§ **Aim of the task**
Transcribe every line of the material below exactly, leaving out the pictures.

#####

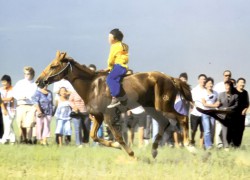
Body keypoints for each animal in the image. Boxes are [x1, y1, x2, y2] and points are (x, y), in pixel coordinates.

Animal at [35, 50, 191, 158]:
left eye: (53, 66)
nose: (38, 81)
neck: (92, 86)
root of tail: (170, 78)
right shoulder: (98, 116)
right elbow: (94, 135)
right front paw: (116, 146)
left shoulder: (108, 116)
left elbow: (118, 136)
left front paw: (131, 154)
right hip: (153, 109)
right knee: (164, 123)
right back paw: (154, 150)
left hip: (164, 106)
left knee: (182, 118)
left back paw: (189, 146)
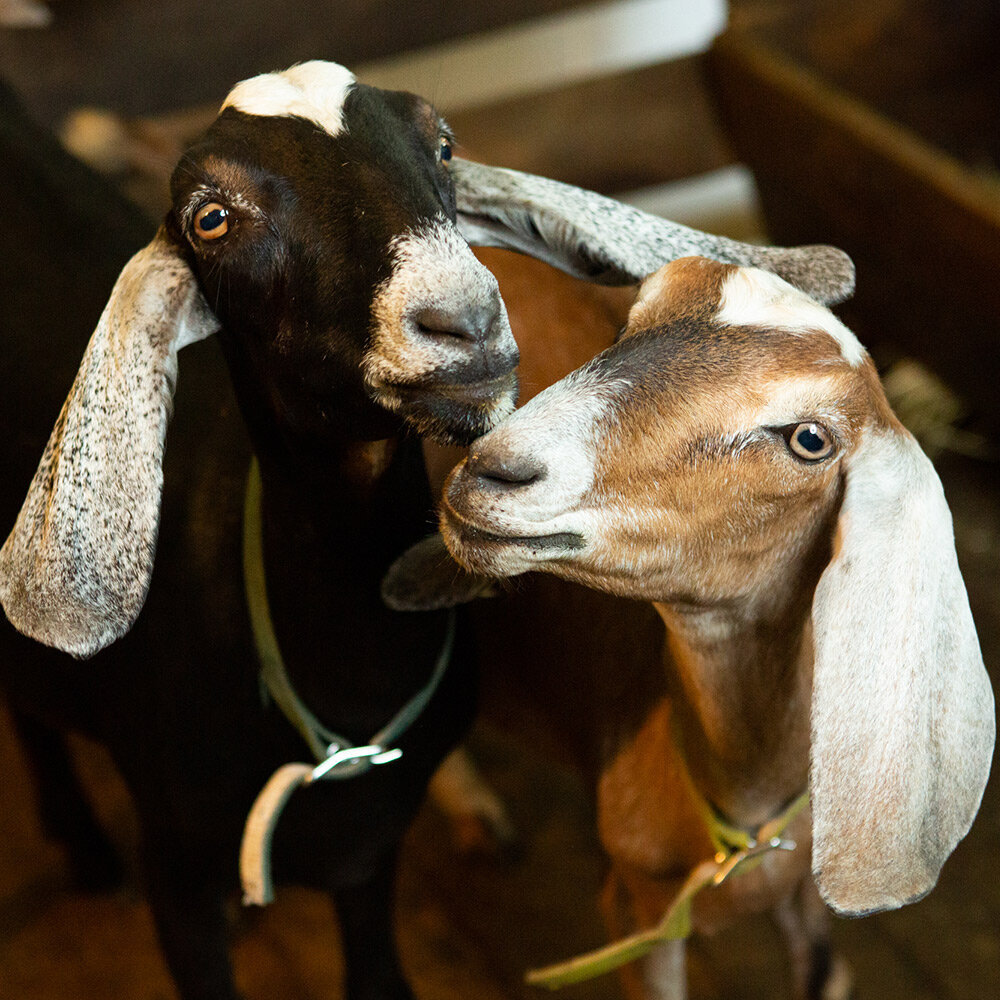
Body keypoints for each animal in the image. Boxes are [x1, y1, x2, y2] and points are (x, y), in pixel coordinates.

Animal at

#####

§ **Response for this exercise**
Body keypoints for each animal in the image. Boxes are [x1, y1, x2, y2] and points are (x, y), in pixel coordinates.

Animal at [35, 50, 191, 158]:
left eye: (53, 66)
nose: (38, 81)
neck: (92, 86)
root of tail: (170, 78)
right shoulder: (98, 116)
right elbow: (94, 135)
right front paw: (116, 146)
left shoulder: (108, 116)
left elbow: (118, 136)
left front paw: (131, 154)
right hip: (153, 109)
right knee: (164, 123)
right back paw: (154, 150)
left hip: (164, 106)
left knee: (182, 118)
left back paw: (189, 146)
Body keypoints for each animal in the image. Boxes are [x1, y1, x2, y2] and points are (x, y), in pixel coordinates.

Animal at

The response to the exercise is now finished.